Task instructions - Output the entries exactly as they appear. Pictures should not be included.

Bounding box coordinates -
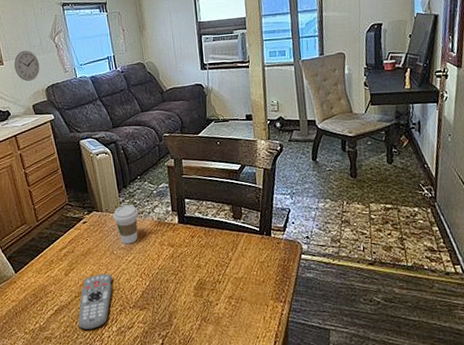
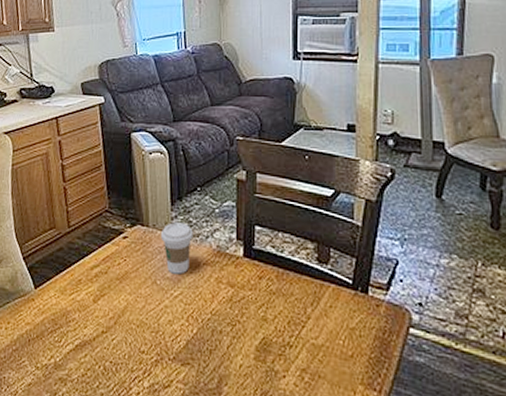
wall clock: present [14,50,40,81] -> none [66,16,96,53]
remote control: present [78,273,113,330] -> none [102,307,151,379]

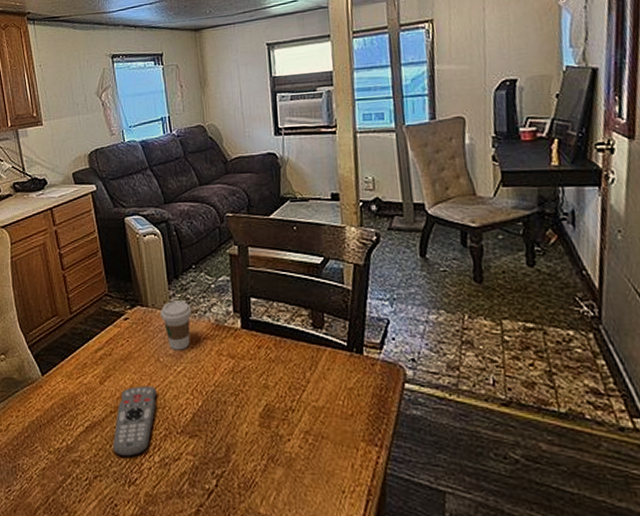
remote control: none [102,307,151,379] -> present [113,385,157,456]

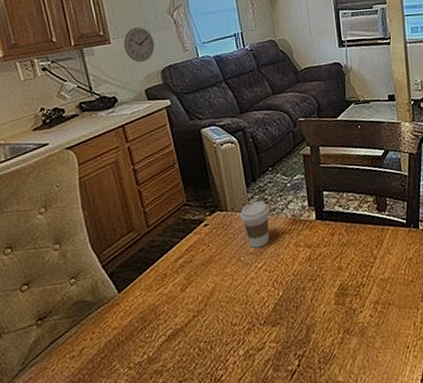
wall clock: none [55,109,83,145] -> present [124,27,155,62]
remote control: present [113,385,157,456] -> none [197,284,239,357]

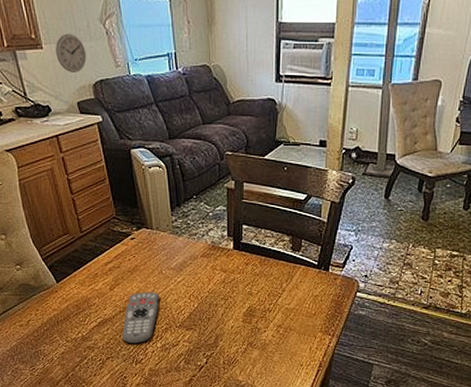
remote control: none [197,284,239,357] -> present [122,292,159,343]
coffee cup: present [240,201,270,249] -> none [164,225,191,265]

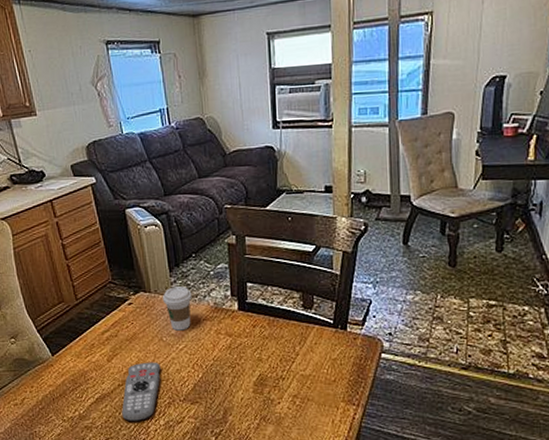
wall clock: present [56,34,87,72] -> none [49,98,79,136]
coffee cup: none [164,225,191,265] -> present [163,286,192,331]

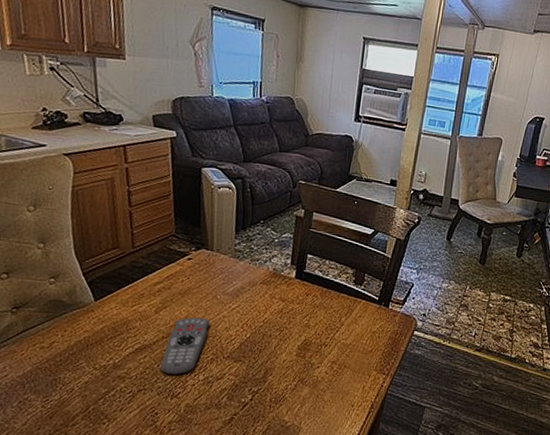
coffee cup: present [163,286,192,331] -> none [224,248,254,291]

Written answer -
wall clock: present [14,50,40,81] -> none [66,16,96,53]
remote control: present [78,273,113,330] -> none [102,307,151,379]

remote control: none [102,307,151,379] -> present [113,385,157,456]

wall clock: none [55,109,83,145] -> present [124,27,155,62]
remote control: present [113,385,157,456] -> none [197,284,239,357]

remote control: none [197,284,239,357] -> present [122,292,159,343]
coffee cup: present [240,201,270,249] -> none [164,225,191,265]

wall clock: present [56,34,87,72] -> none [49,98,79,136]
coffee cup: none [164,225,191,265] -> present [163,286,192,331]

coffee cup: present [163,286,192,331] -> none [224,248,254,291]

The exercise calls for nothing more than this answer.